• **Data to examine**
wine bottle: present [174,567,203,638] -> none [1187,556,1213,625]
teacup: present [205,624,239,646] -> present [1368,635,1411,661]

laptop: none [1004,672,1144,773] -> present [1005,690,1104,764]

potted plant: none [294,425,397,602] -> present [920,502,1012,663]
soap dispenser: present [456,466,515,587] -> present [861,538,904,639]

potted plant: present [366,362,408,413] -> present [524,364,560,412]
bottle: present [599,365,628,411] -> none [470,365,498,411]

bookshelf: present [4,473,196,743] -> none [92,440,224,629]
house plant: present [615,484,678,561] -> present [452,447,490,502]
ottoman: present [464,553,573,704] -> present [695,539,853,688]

• **What to work on**
Beginning at the top of the records above, transcribe each line exactly up to and including the line that holds "bookshelf: present [4,473,196,743]".

• **Written answer**
wine bottle: present [174,567,203,638] -> none [1187,556,1213,625]
teacup: present [205,624,239,646] -> present [1368,635,1411,661]

laptop: none [1004,672,1144,773] -> present [1005,690,1104,764]

potted plant: none [294,425,397,602] -> present [920,502,1012,663]
soap dispenser: present [456,466,515,587] -> present [861,538,904,639]

potted plant: present [366,362,408,413] -> present [524,364,560,412]
bottle: present [599,365,628,411] -> none [470,365,498,411]

bookshelf: present [4,473,196,743] -> none [92,440,224,629]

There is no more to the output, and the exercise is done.